--- Extract Enclosed Below ---
Hence $x^2=-x^2\Rightarrow 2x^2=0\Rightarrow x^2=0$ provided $R$ is not a ring of characteristic $2.$  Also, if $A$ is an $R$-algebra, then we can define a Lie algebra $L(A)$ whose product is defined by

$[x,y]=xy-yx.$

Hence in particular, $L(\mathfrak{g})$ simply doubles the product of $\mathfrak{g}.$  Recall that a derivation $d$ on an algebra satisfies

$d(ax+by)=ad(x)+bd(y)$

and

$d(xy)=d(x)y+xd(y).$

For $x\in\mathfrak{g},$ let us define the adjoint of $x$ as $\mbox{adj}_x\in\mbox{End}\mathfrak{g}$ defined by

$\mbox{adj}_xy=xy.$

Proposition 2.  For $x\in\mathfrak{g},$ $\mbox{adj}_x$ is a derivation on $\mathfrak{g}.$

Proof.  By tensorial properties of algebras we have

$\mbox{adj}_x(ay+bz)=x(ay+bz)=x(ay)+x(bz)=a(xy)+b(xz)=a\mbox{adj}_xy+b\mbox{adj}_xz.$

And

$\mbox{adj}_x(yz)=x(yz)=-z(xy)-y(zx)=(xy)z+y(xz)=(\mbox{adj}_xy)z+y(\mbox{adj}_xz).$

Proposition 3.  Let $\mathfrak{g}$ be a commutative Lie algebra over a ring $R$ with $\mbox{char}(R)\neq 2.$  Then $xy=0.$  If $xy=0,$ then $\mathfrak{g}$ is commutative, regardless of the ring.

Proof.  If $\mathfrak{g}$ is commutative, then $xy=yx=-xy\Rightarrow 2xy=0\Rightarrow xy=0.$  The second claim is trivial.

Let $I$ be a left ideal in $\mathfrak{g},$ $x\in I,$ and $y\in\mathfrak{g}.$  Then $yx=-xy\in I$ and hence $xy\in I.$  So $I$ is also a right ideal.  Hence we simply consider ideals of Lie algebras without reference to leftness or rightness.
--- End of Enclosed Extract ---
--- Information given Enclosed Below ---
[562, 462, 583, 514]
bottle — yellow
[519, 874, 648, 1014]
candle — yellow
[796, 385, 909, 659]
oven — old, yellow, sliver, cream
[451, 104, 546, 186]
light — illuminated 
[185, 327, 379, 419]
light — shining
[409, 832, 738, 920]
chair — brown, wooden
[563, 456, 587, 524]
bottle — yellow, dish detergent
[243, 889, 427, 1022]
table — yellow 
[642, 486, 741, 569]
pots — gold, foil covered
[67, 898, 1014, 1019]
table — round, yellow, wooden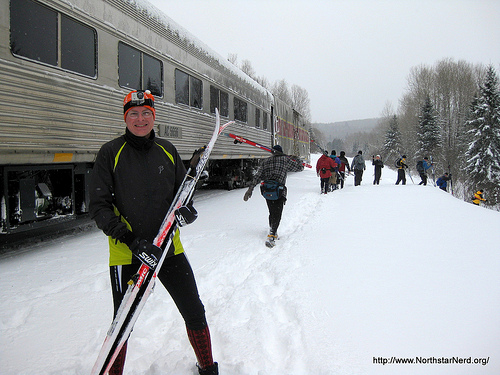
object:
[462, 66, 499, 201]
pine tree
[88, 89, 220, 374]
skiier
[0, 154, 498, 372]
trail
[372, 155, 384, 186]
skiier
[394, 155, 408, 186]
skiier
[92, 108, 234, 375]
skis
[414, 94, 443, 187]
tree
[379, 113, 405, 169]
tree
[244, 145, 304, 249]
man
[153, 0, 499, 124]
clouds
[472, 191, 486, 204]
yellow jacket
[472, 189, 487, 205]
man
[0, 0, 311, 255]
train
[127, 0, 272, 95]
snow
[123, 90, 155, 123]
orange hat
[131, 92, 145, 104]
camera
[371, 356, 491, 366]
address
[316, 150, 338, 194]
person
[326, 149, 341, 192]
person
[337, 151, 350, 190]
person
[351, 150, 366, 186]
person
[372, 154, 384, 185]
person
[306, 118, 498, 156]
hill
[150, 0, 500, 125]
clouds sky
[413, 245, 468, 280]
white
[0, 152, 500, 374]
path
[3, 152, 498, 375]
snow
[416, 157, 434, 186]
person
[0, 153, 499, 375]
ground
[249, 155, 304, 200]
shirt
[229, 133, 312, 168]
skiis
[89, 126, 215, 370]
attire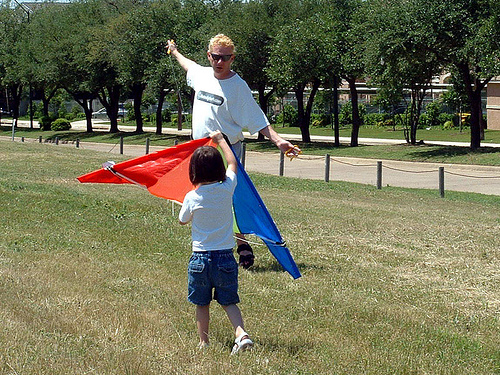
--- End of Enclosed Information given ---
** Your tasks **
• a. Reproduce the part of the Lie algebra passage that opens with the words containing "Proof.  By tensorial" and closes with "leftness or rightness.".
• b. Decide whether each statement agrees with the Lie algebra passage, answering yes or no and quoting the deciding words of the passage: (i) Proposition 2 says that for x in 𝔤, adj_x is a derivation on 𝔤. (ii) A left ideal in 𝔤 is shown to be a right ideal as well. (iii) The second claim of Proposition 3 holds only when the characteristic of R is not 2.
• c. Pick up the Lie algebra passage after its final sentence and continue writing it.

** Answer list **
• a.
Proof.  By tensorial properties of algebras we have

$\mbox{adj}_x(ay+bz)=x(ay+bz)=x(ay)+x(bz)=a(xy)+b(xz)=a\mbox{adj}_xy+b\mbox{adj}_xz.$

And

$\mbox{adj}_x(yz)=x(yz)=-z(xy)-y(zx)=(xy)z+y(xz)=(\mbox{adj}_xy)z+y(\mbox{adj}_xz).$

Proposition 3.  Let $\mathfrak{g}$ be a commutative Lie algebra over a ring $R$ with $\mbox{char}(R)\neq 2.$  Then $xy=0.$  If $xy=0,$ then $\mathfrak{g}$ is commutative, regardless of the ring.

Proof.  If $\mathfrak{g}$ is commutative, then $xy=yx=-xy\Rightarrow 2xy=0\Rightarrow xy=0.$  The second claim is trivial.

Let $I$ be a left ideal in $\mathfrak{g},$ $x\in I,$ and $y\in\mathfrak{g}.$  Then $yx=-xy\in I$ and hence $xy\in I.$  So $I$ is also a right ideal.  Hence we simply consider ideals of Lie algebras without reference to leftness or rightness.

• b.
(i) Yes: "For $x\in\mathfrak{g},$ $\mbox{adj}_x$ is a derivation on $\mathfrak{g}.$"
(ii) Yes: "So $I$ is also a right ideal."
(iii) No: "If $xy=0,$ then $\mathfrak{g}$ is commutative, regardless of the ring."

• c.
Definition 4.  Let $I$ be a submodule of $\mathfrak{g}$ such that $dI\leq I$ for all derivations $d$ on $\mathfrak{g},$ then $I$ is called a characteristic ideal of $\mathfrak{g}.$

It’s easy to see that a characteristic ideal is actually an ideal in $\mathfrak{g}$ since we have

$\mbox{adj}_xI=xI\leq I$

for all $x\in\mathfrak{g}.$

Proposition 5.  Let $\mathfrak{a}$ be an ideal of $\mathfrak{g}$ and $\mathfrak{b}$ be a characteristic ideal of $\mathfrak{a},$ then $\mathfrak{b}$ is an ideal of $\mathfrak{g}.$

Proof.  If $d$ is a derivation on $\mathfrak{a},$ then $d\mathfrak{b}\leq\mathfrak{b}$ since $\mathfrak{b}$ is a characteristic ideal.  But multiplication by $x\in\mathfrak{g}$ is a derivation on $\mathfrak{a}.$  Hence $bx\in\mathfrak{b}$ for $b\in\mathfrak{b}.$

For two ideals $\mathfrak{a},\mathfrak{b}\subseteq R,$ we have that $\mathfrak{a}+\mathfrak{b}$ and $\mathfrak{a}\cap\mathfrak{b}$ are ideals in $R$ and that $\mathfrak{a}\cup\mathfrak{b}\subseteq\mathfrak{a}+\mathfrak{b}$ and $\mathfrak{a}\mathfrak{b}\subseteq\mathfrak{a}\cap\mathfrak{b}.$  In the case of an $R$-algebra $A$, we will let $\mathfrak{a}\mathfrak{b}$ denote the submodule generated by elements $ab.$  This is in fact an ideal in a Lie algebra for if $d$ is a derivation, then

$d(ab)=d(a)b+ad(b)\in\mathfrak{a}\mathfrak{b}.$

Hence it is stable under adjoint action.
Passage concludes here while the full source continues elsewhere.